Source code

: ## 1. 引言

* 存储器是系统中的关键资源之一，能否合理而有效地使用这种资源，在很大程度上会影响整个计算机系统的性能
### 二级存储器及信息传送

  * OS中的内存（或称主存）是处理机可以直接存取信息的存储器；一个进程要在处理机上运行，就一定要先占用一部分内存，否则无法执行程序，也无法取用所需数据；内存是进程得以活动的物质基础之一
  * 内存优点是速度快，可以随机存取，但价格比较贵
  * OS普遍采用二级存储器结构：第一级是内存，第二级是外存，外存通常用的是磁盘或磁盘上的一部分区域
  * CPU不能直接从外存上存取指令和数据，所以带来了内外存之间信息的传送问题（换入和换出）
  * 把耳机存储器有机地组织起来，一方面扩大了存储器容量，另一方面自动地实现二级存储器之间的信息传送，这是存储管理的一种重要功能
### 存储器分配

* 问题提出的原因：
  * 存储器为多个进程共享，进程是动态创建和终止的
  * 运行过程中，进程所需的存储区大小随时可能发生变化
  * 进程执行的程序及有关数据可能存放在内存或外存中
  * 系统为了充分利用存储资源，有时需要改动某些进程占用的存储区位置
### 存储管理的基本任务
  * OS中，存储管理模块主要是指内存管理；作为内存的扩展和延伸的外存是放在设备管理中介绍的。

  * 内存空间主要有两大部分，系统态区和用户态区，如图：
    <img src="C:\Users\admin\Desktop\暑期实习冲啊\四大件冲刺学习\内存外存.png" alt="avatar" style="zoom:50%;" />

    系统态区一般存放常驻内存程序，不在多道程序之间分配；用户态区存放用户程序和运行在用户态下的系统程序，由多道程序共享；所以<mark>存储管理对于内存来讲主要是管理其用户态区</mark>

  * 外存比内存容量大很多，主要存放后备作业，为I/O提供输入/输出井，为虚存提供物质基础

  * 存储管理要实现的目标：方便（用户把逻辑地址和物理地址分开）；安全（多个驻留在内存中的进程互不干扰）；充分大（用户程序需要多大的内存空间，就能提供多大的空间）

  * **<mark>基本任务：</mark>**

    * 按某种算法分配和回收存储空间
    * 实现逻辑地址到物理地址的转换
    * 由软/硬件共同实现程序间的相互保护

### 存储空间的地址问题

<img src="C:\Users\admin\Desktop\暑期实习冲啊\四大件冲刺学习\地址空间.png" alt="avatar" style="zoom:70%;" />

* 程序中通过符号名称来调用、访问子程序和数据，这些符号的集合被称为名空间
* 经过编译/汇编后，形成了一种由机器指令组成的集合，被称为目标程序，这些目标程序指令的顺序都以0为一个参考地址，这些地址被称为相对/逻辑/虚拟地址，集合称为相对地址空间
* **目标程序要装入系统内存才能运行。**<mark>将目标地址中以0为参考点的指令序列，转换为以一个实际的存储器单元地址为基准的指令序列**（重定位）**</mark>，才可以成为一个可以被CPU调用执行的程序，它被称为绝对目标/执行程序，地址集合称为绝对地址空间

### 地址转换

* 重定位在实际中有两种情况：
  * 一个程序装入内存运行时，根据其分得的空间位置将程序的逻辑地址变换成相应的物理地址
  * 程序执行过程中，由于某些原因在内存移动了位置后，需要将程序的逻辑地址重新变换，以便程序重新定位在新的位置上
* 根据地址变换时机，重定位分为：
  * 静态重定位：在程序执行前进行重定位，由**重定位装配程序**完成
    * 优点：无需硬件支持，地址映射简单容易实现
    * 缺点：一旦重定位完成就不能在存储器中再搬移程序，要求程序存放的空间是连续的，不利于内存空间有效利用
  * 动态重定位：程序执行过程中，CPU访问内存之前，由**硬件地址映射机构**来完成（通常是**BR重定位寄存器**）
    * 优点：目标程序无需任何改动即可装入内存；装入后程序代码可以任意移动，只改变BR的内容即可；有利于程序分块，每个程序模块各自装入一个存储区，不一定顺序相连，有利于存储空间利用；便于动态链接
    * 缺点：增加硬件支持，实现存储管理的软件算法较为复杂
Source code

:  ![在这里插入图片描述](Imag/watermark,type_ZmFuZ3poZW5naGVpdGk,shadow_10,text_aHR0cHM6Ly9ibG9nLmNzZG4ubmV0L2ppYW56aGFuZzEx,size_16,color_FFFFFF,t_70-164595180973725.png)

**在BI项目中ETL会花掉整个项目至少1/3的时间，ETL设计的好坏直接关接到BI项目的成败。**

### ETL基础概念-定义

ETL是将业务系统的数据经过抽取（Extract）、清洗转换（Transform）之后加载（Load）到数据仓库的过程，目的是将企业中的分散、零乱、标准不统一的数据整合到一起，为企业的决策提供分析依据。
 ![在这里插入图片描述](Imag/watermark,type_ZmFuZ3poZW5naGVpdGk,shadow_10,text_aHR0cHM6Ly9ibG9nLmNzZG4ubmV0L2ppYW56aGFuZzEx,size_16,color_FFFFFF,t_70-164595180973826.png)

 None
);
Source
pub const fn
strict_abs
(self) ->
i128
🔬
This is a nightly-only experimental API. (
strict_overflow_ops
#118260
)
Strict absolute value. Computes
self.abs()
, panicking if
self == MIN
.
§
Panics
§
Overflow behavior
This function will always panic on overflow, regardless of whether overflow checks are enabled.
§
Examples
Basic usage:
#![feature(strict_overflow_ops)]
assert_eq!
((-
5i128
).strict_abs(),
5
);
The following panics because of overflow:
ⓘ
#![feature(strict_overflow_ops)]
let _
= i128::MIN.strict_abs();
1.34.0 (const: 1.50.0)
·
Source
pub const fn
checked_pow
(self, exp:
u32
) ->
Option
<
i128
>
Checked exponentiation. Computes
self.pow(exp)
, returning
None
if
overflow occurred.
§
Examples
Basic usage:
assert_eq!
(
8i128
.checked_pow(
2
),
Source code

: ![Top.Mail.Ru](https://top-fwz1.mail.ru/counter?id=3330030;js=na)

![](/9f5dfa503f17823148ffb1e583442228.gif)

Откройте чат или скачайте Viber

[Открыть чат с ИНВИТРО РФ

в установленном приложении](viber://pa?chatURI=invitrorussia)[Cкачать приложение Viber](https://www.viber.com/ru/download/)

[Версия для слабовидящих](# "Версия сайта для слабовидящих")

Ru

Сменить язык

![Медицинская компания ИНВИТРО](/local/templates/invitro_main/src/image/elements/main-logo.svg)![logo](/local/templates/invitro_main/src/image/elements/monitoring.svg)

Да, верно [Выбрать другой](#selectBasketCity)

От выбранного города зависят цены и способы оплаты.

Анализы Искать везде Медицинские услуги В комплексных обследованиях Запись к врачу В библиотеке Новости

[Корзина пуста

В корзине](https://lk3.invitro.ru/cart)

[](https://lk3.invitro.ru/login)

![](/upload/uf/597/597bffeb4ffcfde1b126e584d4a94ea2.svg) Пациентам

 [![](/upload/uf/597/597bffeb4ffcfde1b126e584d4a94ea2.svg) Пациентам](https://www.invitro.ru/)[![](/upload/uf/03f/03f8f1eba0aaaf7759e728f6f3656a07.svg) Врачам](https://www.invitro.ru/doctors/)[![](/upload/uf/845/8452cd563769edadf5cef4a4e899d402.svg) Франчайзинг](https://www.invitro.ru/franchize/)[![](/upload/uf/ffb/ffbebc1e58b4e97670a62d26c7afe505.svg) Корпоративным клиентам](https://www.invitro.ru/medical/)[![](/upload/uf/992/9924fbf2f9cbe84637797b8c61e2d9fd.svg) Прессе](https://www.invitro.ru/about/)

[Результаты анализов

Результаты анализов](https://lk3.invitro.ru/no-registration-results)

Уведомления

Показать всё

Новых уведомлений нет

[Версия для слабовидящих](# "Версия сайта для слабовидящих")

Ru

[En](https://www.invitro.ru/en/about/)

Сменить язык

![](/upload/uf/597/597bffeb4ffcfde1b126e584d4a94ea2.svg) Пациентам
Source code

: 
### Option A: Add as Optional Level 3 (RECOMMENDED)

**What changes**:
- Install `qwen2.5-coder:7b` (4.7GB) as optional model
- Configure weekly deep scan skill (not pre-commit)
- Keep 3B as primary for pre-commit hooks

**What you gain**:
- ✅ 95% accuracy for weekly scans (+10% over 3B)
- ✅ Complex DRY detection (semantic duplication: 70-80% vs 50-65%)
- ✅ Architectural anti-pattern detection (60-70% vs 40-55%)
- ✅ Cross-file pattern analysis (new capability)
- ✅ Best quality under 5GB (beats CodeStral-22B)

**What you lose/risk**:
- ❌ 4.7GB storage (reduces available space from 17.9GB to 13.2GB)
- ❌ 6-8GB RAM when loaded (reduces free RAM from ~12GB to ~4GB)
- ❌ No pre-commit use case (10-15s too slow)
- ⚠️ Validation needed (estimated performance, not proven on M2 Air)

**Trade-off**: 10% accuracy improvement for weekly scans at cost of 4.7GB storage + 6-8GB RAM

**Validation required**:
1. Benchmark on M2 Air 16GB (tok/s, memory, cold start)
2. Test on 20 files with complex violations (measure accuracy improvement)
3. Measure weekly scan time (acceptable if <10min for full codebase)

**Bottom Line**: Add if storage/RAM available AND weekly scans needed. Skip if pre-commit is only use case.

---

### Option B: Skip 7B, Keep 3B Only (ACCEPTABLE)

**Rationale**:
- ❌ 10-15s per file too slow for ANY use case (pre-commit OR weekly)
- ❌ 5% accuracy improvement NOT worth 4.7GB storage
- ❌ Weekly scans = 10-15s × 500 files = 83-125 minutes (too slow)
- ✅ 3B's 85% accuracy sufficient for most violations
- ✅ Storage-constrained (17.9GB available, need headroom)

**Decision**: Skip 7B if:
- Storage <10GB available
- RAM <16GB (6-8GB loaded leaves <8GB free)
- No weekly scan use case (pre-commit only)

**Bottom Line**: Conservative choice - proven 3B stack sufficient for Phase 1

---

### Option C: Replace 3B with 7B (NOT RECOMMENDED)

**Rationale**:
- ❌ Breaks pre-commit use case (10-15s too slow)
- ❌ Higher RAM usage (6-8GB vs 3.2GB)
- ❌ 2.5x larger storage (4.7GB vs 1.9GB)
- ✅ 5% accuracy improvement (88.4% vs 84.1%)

- TRY IT
Copy out the range of lines above starting at the line with "Overflow behavior" and ending at the line with "[](https://lk3.invitro.ru/login)", exactly and including both.

- EXERCISE OUTPUT
Overflow behavior
This function will always panic on overflow, regardless of whether overflow checks are enabled.
§
Examples
Basic usage:
#![feature(strict_overflow_ops)]
assert_eq!
((-
5i128
).strict_abs(),
5
);
The following panics because of overflow:
ⓘ
#![feature(strict_overflow_ops)]
let _
= i128::MIN.strict_abs();
1.34.0 (const: 1.50.0)
·
Source
pub const fn
checked_pow
(self, exp:
u32
) ->
Option
<
i128
>
Checked exponentiation. Computes
self.pow(exp)
, returning
None
if
overflow occurred.
§
Examples
Basic usage:
assert_eq!
(
8i128
.checked_pow(
2
),
Source code

: ![Top.Mail.Ru](https://top-fwz1.mail.ru/counter?id=3330030;js=na)

![](/9f5dfa503f17823148ffb1e583442228.gif)

Откройте чат или скачайте Viber

[Открыть чат с ИНВИТРО РФ

в установленном приложении](viber://pa?chatURI=invitrorussia)[Cкачать приложение Viber](https://www.viber.com/ru/download/)

[Версия для слабовидящих](# "Версия сайта для слабовидящих")

Ru

Сменить язык

![Медицинская компания ИНВИТРО](/local/templates/invitro_main/src/image/elements/main-logo.svg)![logo](/local/templates/invitro_main/src/image/elements/monitoring.svg)

Да, верно [Выбрать другой](#selectBasketCity)

От выбранного города зависят цены и способы оплаты.

Анализы Искать везде Медицинские услуги В комплексных обследованиях Запись к врачу В библиотеке Новости

[Корзина пуста

В корзине](https://lk3.invitro.ru/cart)

[](https://lk3.invitro.ru/login)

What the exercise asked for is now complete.